For linear programming type bounds it is sometimes only possible to give effective bounds (that is bounds that work and are manageable) and what is often surprising is that the primitive method often gives in fact optimal bounds.

  The LP problem from McEliece, Rodemich, Rumsey and Welch's paper that is cited in the question requires the auxiliary function $\beta(x)$ satisfy $\beta(j) = 1+ \sum_{k=1}^{n} y_k K_k (j)\leq 0$ for all $j=d,d+1,\dots,n$. The supplied $\beta(x)$ is designed to meet this requirement by making it changing sign at value $a$, so that $\beta(x)\leq 0$ for $x\geq a$. This is the first point. 

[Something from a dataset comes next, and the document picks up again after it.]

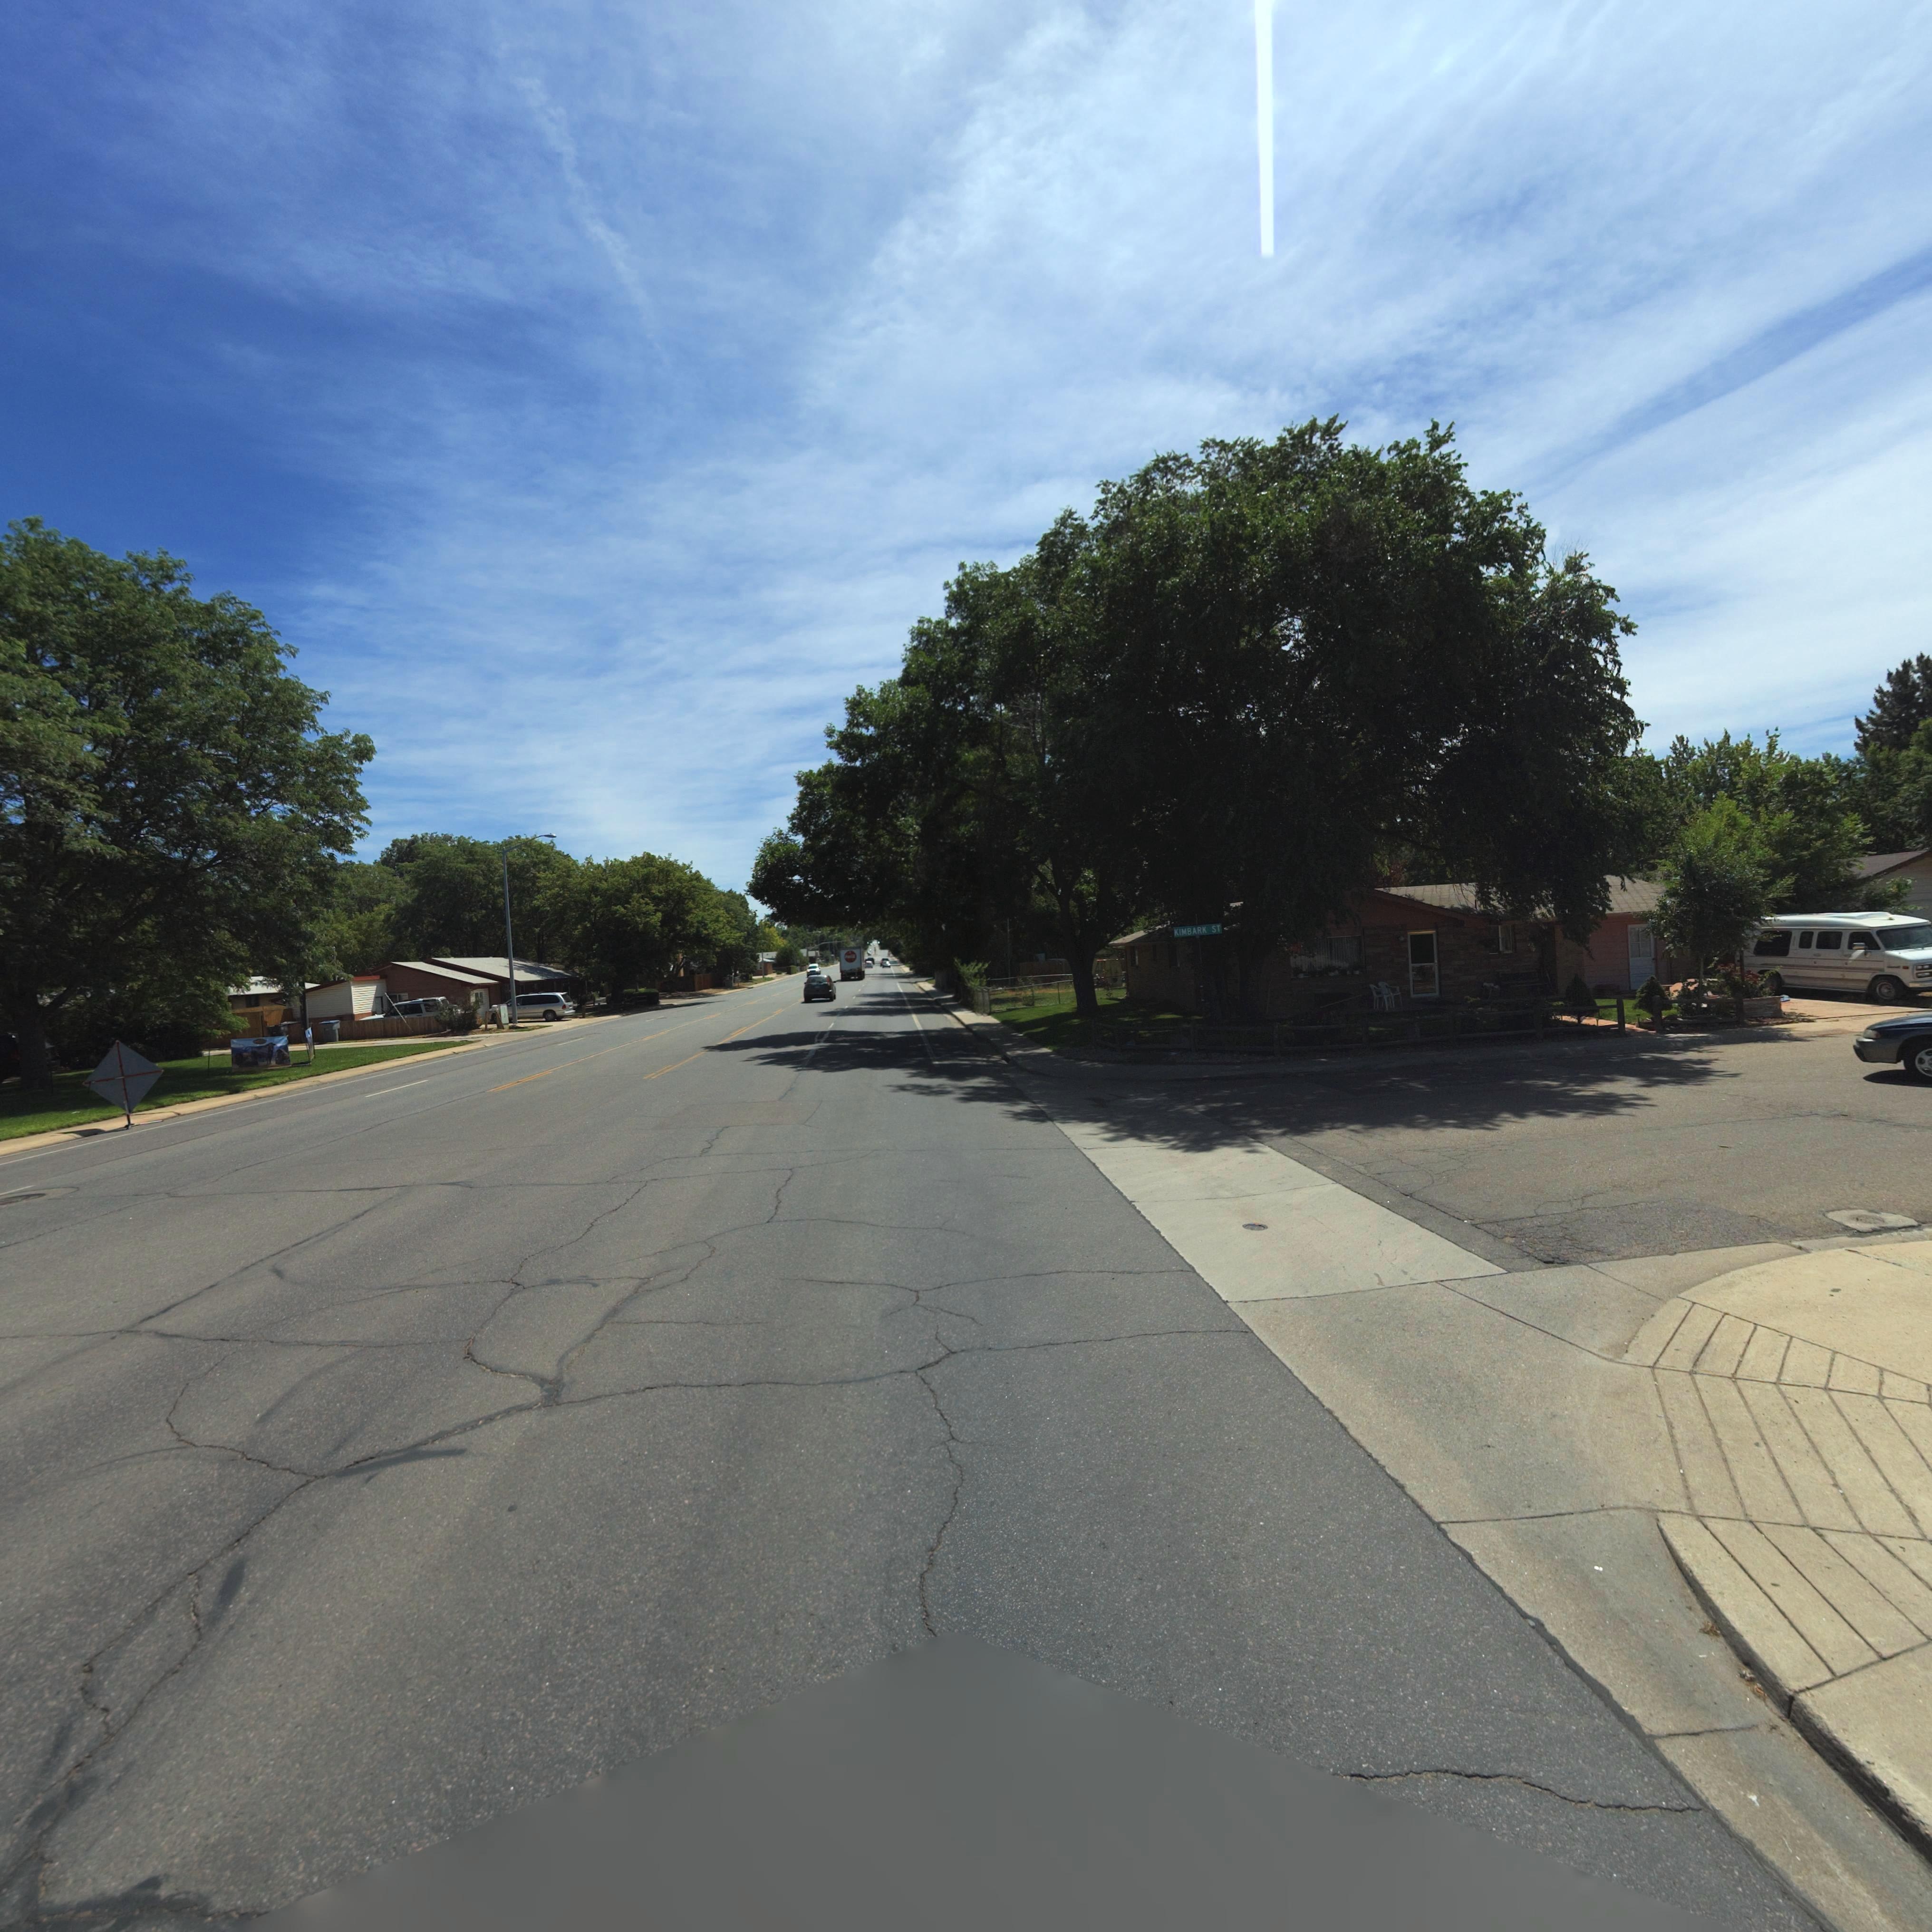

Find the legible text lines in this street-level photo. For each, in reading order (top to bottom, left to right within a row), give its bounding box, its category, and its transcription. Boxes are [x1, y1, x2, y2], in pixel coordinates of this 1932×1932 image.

[1173, 924, 1221, 937] StreetName: KIMBARK ST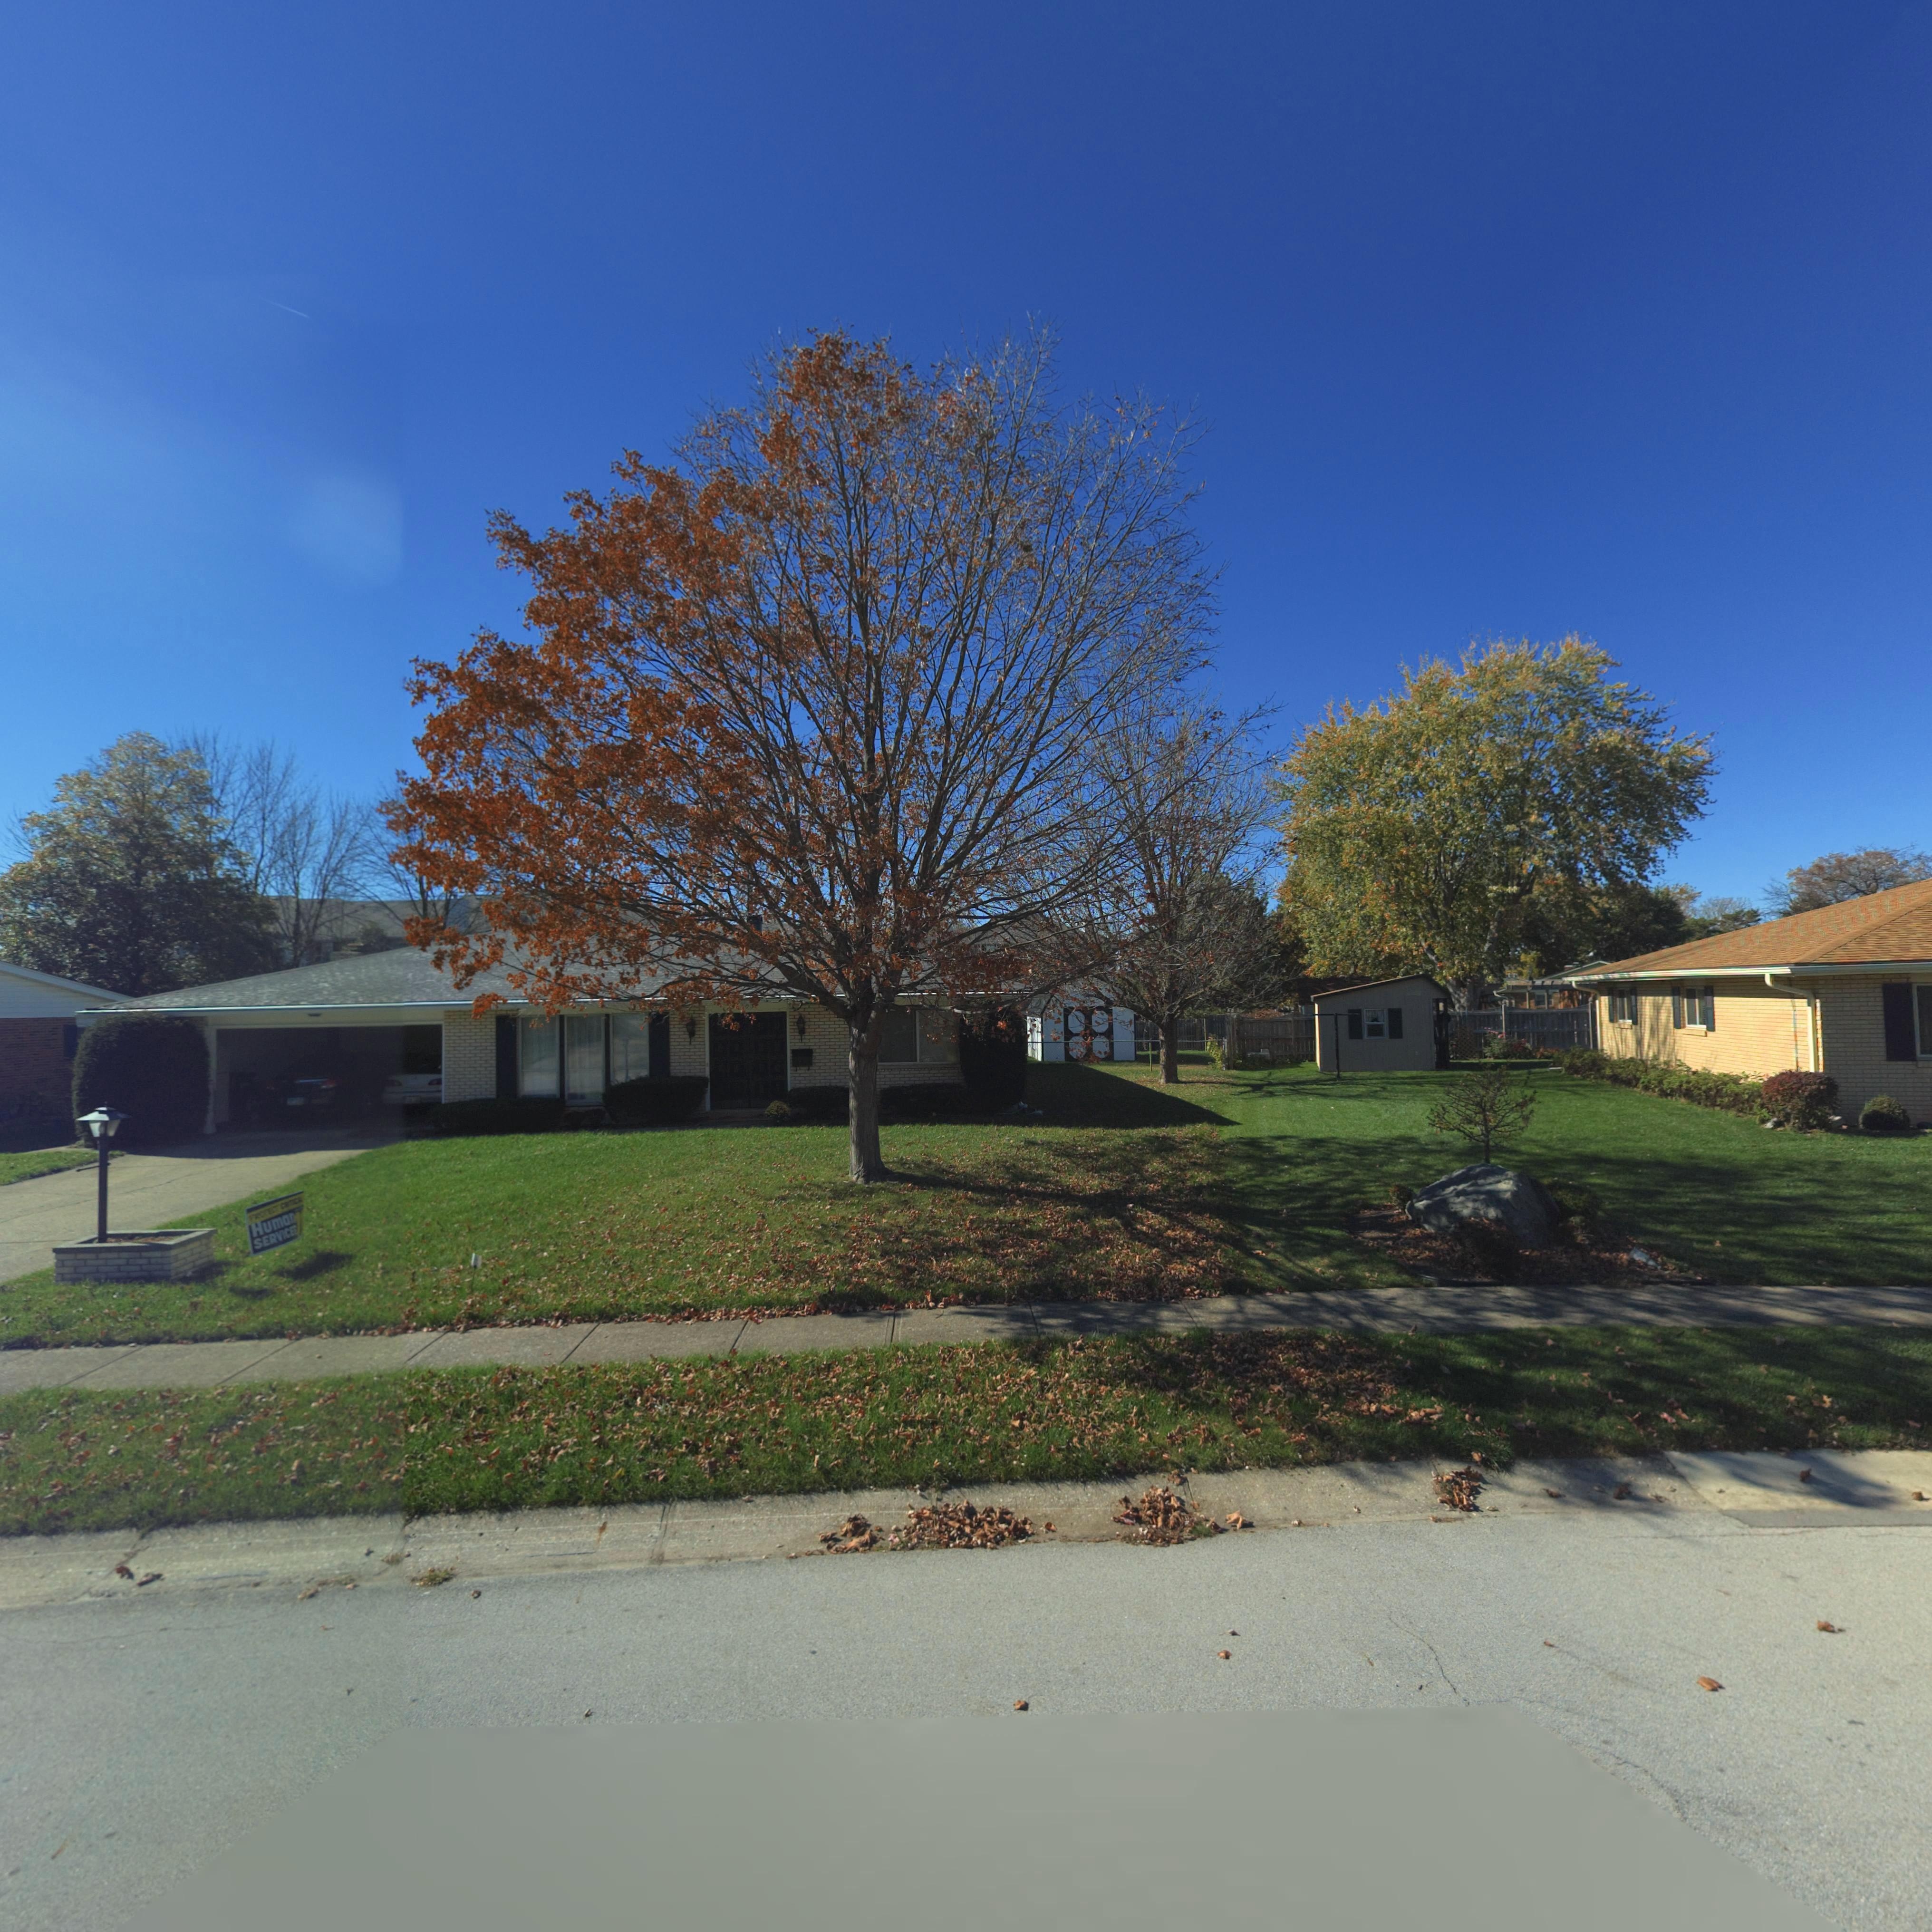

The Krawtchouk polynomials already appear in the LP problem, so that there are no questions of why the might appear in the auxiliary function $\beta$, but just to emphasize the importance of the Krawtchouk polynomials, they are used in discrete linear programming problems due to the positive definiteness criterion associated to them, namely that for a polynomial $$f(z)=\sum\limits_{i=0}^{n} a_{i}z^{i}$$ the matrix $$f(d(x,y)),\  x,y\in\mathbb{F}^{n}$$ is non-negative definite if and only if all coefficients $\lambda_{i}$ of the expansion $f(z)=\sum\limits_{i=0}^{n} \lambda_{i} K_{i}(z)$ over Krawtouck polynomials are nonnegative. 

Now, to keep all the coefficients $y_k$ positive as required in the LP program, it makes sense to introduce the square, but in order to preserve the sign change in $\beta(x)$ at $x=a$, one divides by $(a-x)$.

Finally, the choice of the exact expression inside the square works, because as was noted, the Christoffel-Darboux formula allows for rewriting 

$$K_t(a) K_{t+1}(x) - K_{t+1}(a)K_{t}(x)=\frac{2(a-x)}{t+1}\binom{n}{t}\sum\limits_{k=0}^t \frac{K_{k}(x)K_{k}(a)}{\binom{n}{k}}$$

so that one may check quickly that $\beta(x)$ has expansion coefficients $y_{k}$ in the Krawtouck polynomials non-negative. Optimizing in $a$ and $t$ as noted give the MRRW upper bound $M_{LP}(n,d)\leq \binom{n}{t}\frac{(n+1)^2}{2(t+1)}$.